図7に表した例では、X1側の端部に設けられた第2の透明電極5aからX2側へ向かって4番目に設けられた第2の透明電極5dと、X2側の端部に設けられた第2の透明電極5fからX1側へ向かって2番目に設けられた第2の透明電極5eと、の間の周辺連結部10bが破断している。この場合には、
図8に表したように、断線した周辺連結部10bに接続されていた第2の透明電極5のうち、第2の透明電極5aからX2側へ向かって4番目に設けられた第2の透明電極5dの時定数が、他の第2の透明電極5a、5b、5c、5e、5fのそれぞれの時定数よりも高くなる。すなわち、断線した周辺連結部10bに接続されていた第2の透明電極5dの時定数が特異点になる。そのため、例えば製造工程においてESDによる周辺連結部10bの断線が生じた場合であっても、周辺連結部10bの断線を製造工程において容易に検出することができる。
【0060】
また、中央連結部10aの幅W1が周辺連結部10bの幅W2よりも細いため、中央連結部10aおよび周辺連結部10bを形成する工程において、比較的容易に、中央連結部10aの電気抵抗値を周辺連結部10bの電気抵抗値よりも高くすることができる。そのため、ESDによる第2の連結部10の断線が静電容量式センサ1の検出動作に与える影響を比較的容易に抑えることができる。

******************************

# 課題一覧:
**A.** 静電容量式センサに関する抜粋では、中央連結部10aの幅W1は周辺連結部10bの幅W2と比べてどうなっているか。
**B.** 静電容量式センサに関する抜粋を、最後の文の後から書き継いでください。
次のエントリは、本文とは別の出典から取られたものです。

******************************

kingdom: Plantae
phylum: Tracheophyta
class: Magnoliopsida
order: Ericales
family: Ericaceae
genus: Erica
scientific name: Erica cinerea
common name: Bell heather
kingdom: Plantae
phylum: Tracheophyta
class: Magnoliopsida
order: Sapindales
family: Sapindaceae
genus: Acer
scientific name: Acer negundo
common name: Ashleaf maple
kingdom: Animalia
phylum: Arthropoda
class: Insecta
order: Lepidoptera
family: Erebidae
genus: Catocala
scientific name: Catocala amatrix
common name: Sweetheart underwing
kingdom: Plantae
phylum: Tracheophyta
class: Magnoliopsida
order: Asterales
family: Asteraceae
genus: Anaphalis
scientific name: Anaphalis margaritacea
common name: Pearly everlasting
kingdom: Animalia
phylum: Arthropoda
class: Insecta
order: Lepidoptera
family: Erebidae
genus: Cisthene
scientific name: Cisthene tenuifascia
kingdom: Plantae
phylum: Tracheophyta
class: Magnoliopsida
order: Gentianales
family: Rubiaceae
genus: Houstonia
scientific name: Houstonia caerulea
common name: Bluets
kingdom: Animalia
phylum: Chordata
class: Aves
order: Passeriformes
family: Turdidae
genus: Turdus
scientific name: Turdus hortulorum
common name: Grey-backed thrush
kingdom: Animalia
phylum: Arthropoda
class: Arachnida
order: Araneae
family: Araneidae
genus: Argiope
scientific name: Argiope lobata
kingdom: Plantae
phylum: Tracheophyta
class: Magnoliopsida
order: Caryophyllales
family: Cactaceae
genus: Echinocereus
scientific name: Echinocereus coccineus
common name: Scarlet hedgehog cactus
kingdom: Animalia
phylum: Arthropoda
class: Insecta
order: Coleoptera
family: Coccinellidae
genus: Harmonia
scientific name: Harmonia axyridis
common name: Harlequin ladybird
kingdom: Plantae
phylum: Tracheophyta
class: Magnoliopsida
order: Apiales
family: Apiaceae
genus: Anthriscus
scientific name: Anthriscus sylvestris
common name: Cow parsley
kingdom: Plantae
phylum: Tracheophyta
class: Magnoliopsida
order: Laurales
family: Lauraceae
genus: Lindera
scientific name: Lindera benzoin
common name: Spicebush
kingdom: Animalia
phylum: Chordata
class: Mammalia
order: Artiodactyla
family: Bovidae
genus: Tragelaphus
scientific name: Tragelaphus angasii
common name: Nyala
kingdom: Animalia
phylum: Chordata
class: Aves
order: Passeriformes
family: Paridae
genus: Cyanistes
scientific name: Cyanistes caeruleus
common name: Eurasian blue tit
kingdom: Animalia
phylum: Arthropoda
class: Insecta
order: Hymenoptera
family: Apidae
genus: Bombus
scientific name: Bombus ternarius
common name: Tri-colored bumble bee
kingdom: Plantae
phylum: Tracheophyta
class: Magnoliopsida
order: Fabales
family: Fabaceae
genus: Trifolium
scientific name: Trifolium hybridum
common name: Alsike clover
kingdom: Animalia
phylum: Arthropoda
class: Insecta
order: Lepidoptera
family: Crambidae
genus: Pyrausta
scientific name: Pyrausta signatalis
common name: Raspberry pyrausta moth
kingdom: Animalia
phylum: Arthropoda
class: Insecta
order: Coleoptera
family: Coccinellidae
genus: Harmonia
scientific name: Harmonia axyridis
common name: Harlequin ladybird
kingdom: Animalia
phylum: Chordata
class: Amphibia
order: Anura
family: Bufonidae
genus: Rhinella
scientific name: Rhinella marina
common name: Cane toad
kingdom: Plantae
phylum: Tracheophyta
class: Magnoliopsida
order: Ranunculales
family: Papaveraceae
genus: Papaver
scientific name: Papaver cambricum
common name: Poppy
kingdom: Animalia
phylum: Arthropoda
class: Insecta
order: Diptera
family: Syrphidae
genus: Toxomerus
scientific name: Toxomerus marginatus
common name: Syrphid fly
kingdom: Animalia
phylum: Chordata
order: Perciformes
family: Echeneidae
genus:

******************************

# 課題別の結果:
**A.** 幅W1は幅W2よりも細い。

**B.**
【0061】
図10は、他の実施形態の第2の連結部を説明する断面図である。
図10は、
図3に表した切断面C1−C1における断面図に相当する。
【0062】
図10に表した例では、中央連結部10aの厚さt1は、周辺連結部10bの厚さt2よりも薄い。そのため、中央連結部10aの電気抵抗値は、周辺連結部10bの電気抵抗値よりも高くなる。これにより、
図6〜
図9に関して前述したように、ESDに起因して生じる断線を中央連結部10aに集中させることができる。そのため、ESDによる第2の連結部10の断線が静電容量式センサ1の検出動作に与える影響を抑えることができる。
【0063】
中央連結部10aの厚さt1が周辺連結部10bの厚さt2よりも薄いため、中央連結部10aおよび周辺連結部10bを形成する工程において、比較的容易に、中央連結部10aの電気抵抗値を周辺連結部10bの電気抵抗値よりも高くすることができる。そのため、ESDによる第2の連結部10の断線が静電容量式センサ1の検出動作に与える影響を比較的容易に抑えることができる。
【0064】
図6〜
図8および
図10に関する説明では、中央連結部10aの形状を周辺連結部10bの形状とは異ならせることで、中央連結部10aの電気抵抗値を、周辺連結部10bの電気抵抗値よりも高くしている。一方で、中央連結部10aを形成する材料を、周辺連結部10bを形成する材料とは異ならせることで、中央連結部10aの電気抵抗値を、周辺連結部10bの電気抵抗値よりも高くしてもよい。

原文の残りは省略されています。